Source material section start

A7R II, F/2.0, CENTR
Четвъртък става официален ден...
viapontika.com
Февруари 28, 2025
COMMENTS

Source material section end
Source material section start

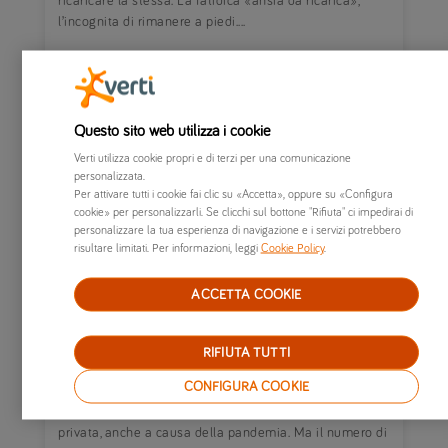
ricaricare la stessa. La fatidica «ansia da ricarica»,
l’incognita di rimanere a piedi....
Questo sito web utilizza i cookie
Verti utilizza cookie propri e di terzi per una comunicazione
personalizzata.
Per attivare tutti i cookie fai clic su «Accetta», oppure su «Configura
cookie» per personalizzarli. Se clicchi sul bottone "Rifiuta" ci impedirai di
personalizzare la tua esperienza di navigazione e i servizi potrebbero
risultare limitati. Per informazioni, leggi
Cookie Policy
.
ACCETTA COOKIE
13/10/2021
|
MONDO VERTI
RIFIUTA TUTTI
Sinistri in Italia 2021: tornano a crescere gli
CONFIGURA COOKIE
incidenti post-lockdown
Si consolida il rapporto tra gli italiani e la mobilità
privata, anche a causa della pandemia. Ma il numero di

Source material section end

### Task instructions
Copy out the text word for word, from the line that contains "ricaricare la stessa." through the line that contains "MONDO VERTI", both lines included.

### Reply to the task
ricaricare la stessa. La fatidica «ansia da ricarica»,
l’incognita di rimanere a piedi....
Questo sito web utilizza i cookie
Verti utilizza cookie propri e di terzi per una comunicazione
personalizzata.
Per attivare tutti i cookie fai clic su «Accetta», oppure su «Configura
cookie» per personalizzarli. Se clicchi sul bottone "Rifiuta" ci impedirai di
personalizzare la tua esperienza di navigazione e i servizi potrebbero
risultare limitati. Per informazioni, leggi
Cookie Policy
.
ACCETTA COOKIE
13/10/2021
|
MONDO VERTI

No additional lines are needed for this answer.